**Required work:** Only one stretch of the listing below is wanted. Give it again exactly, from the line with "du moins avec un spectacle –" through the line with "Las Conclusiones del".
*** The data ***
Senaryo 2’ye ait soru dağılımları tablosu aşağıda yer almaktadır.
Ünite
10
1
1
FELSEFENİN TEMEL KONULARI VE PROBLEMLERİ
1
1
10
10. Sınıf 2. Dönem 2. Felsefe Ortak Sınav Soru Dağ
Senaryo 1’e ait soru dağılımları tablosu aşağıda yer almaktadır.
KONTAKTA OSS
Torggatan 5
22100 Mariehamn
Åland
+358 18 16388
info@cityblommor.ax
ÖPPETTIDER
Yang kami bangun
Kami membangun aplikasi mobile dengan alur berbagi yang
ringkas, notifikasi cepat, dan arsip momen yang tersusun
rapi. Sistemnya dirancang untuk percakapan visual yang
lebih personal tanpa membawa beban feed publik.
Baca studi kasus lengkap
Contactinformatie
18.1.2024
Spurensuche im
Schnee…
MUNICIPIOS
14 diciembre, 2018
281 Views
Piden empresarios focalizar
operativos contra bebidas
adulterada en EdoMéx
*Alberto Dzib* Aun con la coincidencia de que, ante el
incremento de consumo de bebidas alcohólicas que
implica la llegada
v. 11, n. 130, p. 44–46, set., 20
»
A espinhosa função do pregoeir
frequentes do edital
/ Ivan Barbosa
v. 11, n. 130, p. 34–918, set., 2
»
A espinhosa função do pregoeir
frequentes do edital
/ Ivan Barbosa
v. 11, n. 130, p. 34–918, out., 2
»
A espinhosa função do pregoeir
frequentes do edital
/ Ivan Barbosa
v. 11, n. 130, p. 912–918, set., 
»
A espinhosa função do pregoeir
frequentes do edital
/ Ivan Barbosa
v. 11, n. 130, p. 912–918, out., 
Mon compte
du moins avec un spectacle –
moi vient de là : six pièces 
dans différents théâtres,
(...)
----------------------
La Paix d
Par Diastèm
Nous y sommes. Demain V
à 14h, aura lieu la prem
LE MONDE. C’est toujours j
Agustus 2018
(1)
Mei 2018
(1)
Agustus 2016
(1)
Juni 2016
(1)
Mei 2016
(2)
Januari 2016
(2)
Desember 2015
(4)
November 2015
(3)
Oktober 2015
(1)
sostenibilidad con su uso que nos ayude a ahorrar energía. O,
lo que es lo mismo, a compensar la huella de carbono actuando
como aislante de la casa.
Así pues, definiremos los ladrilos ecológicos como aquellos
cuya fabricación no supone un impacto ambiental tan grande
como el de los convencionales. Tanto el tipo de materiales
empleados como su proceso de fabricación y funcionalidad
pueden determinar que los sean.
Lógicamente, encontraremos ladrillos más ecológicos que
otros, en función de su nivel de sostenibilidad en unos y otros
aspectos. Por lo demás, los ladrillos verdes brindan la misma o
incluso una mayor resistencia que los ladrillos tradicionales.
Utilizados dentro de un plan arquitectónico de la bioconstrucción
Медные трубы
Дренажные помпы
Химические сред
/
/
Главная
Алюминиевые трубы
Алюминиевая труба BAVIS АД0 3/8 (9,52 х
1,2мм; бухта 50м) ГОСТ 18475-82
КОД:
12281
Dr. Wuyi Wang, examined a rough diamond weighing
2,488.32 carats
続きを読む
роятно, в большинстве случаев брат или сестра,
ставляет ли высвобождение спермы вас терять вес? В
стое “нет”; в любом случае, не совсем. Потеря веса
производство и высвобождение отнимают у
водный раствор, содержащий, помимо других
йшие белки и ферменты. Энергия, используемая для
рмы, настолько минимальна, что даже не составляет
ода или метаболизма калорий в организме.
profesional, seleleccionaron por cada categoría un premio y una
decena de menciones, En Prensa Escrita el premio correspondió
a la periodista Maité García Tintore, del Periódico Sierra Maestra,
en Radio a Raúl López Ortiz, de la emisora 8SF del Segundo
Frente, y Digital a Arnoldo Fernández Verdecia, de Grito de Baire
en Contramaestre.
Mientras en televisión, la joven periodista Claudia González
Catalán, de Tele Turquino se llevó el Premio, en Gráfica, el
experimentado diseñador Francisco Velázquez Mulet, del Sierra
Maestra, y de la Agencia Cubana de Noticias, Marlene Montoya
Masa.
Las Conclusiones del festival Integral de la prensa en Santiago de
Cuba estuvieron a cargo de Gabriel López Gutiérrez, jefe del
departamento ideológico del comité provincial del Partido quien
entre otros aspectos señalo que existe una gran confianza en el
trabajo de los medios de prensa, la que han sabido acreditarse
***
**Expected answer:**
du moins avec un spectacle –
moi vient de là : six pièces 
dans différents théâtres,
(...)
----------------------
La Paix d
Par Diastèm
Nous y sommes. Demain V
à 14h, aura lieu la prem
LE MONDE. C’est toujours j
Agustus 2018
(1)
Mei 2018
(1)
Agustus 2016
(1)
Juni 2016
(1)
Mei 2016
(2)
Januari 2016
(2)
Desember 2015
(4)
November 2015
(3)
Oktober 2015
(1)
sostenibilidad con su uso que nos ayude a ahorrar energía. O,
lo que es lo mismo, a compensar la huella de carbono actuando
como aislante de la casa.
Así pues, definiremos los ladrilos ecológicos como aquellos
cuya fabricación no supone un impacto ambiental tan grande
como el de los convencionales. Tanto el tipo de materiales
empleados como su proceso de fabricación y funcionalidad
pueden determinar que los sean.
Lógicamente, encontraremos ladrillos más ecológicos que
otros, en función de su nivel de sostenibilidad en unos y otros
aspectos. Por lo demás, los ladrillos verdes brindan la misma o
incluso una mayor resistencia que los ladrillos tradicionales.
Utilizados dentro de un plan arquitectónico de la bioconstrucción
Медные трубы
Дренажные помпы
Химические сред
/
/
Главная
Алюминиевые трубы
Алюминиевая труба BAVIS АД0 3/8 (9,52 х
1,2мм; бухта 50м) ГОСТ 18475-82
КОД:
12281
Dr. Wuyi Wang, examined a rough diamond weighing
2,488.32 carats
続きを読む
роятно, в большинстве случаев брат или сестра,
ставляет ли высвобождение спермы вас терять вес? В
стое “нет”; в любом случае, не совсем. Потеря веса
производство и высвобождение отнимают у
водный раствор, содержащий, помимо других
йшие белки и ферменты. Энергия, используемая для
рмы, настолько минимальна, что даже не составляет
ода или метаболизма калорий в организме.
profesional, seleleccionaron por cada categoría un premio y una
decena de menciones, En Prensa Escrita el premio correspondió
a la periodista Maité García Tintore, del Periódico Sierra Maestra,
en Radio a Raúl López Ortiz, de la emisora 8SF del Segundo
Frente, y Digital a Arnoldo Fernández Verdecia, de Grito de Baire
en Contramaestre.
Mientras en televisión, la joven periodista Claudia González
Catalán, de Tele Turquino se llevó el Premio, en Gráfica, el
experimentado diseñador Francisco Velázquez Mulet, del Sierra
Maestra, y de la Agencia Cubana de Noticias, Marlene Montoya
Masa.
Las Conclusiones del festival Integral de la prensa en Santiago de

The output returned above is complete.